Die Alleingänge der Staaten in den letzten Wochen offenbarten, dass in der Krise Eigeninteressen dominieren. Die Solidarität unter den EU-Staaten stösst an ihre Grenzen. Der Kompromisswille könnte unterminiert werden, wie Politikwissenschaftler Leonard Schuette gegenüber SRF sagt.
EU drängt auf umfassende Lösung beim Brexit
Die EU drängt auf eine Lösung an allen Fronten. Vor allem sollen die Briten ein Mindestmass an Umwelt-, Sozial- und Arbeitsmarktstandards der EU übernehmen oder den EU-Regeln anpassen.

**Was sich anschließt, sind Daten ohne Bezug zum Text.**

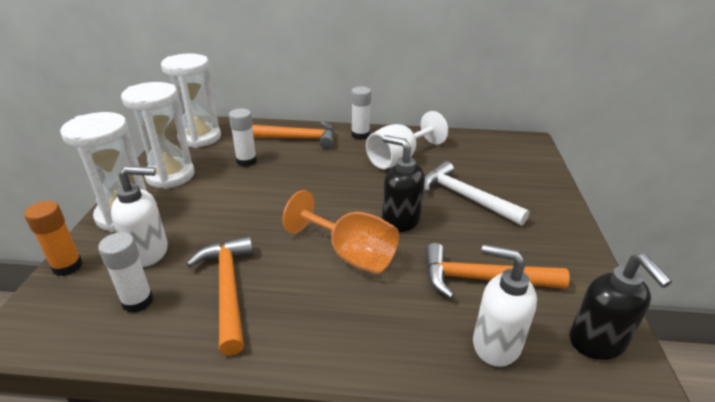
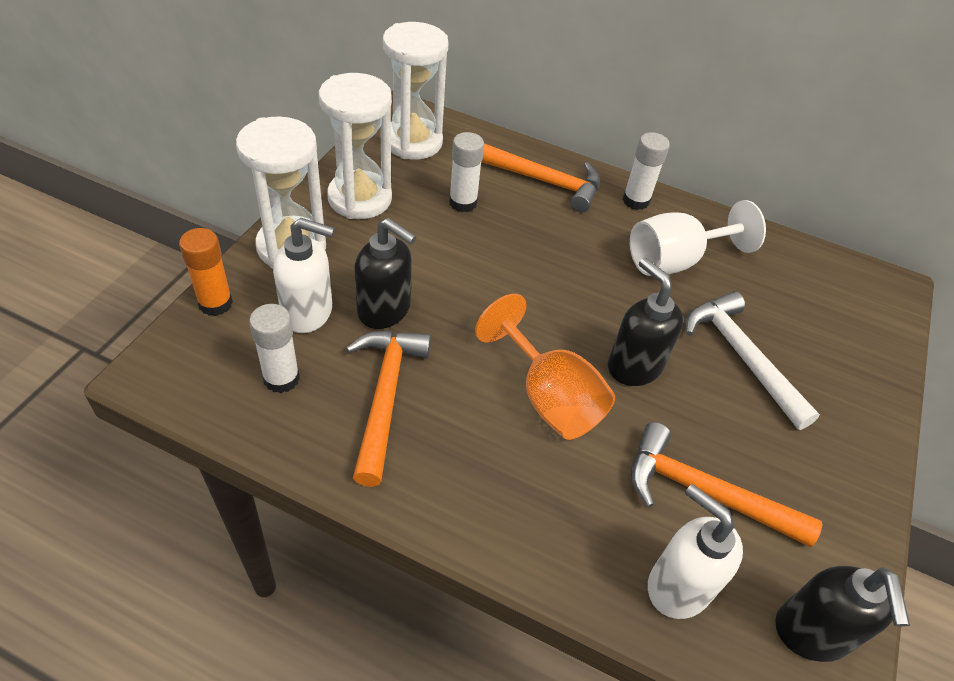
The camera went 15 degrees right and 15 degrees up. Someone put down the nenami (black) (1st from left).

Die britische Regierung will hingegen nur da ernsthaft verhandeln, wo sie für sich Vorteile sieht. Etwa bei den Themen Handel, Energie und Flugverkehr. Dafür nimmt sie den harten Brexit in Kauf: Das heisst Zölle, strikte Grenz- und Warenkontrollen und zahlreiche weitere wirtschaftliche Hürden.
In Brüssel wächst darum der Eindruck, Boris Johnson gehe «all in». Er beabsichtige die schlimmen wirtschaftlichen Folgen eines harten Brexit ohne Abkommen hinter noch schlimmeren Folgen der Corona-Krise verstecken zu wollen.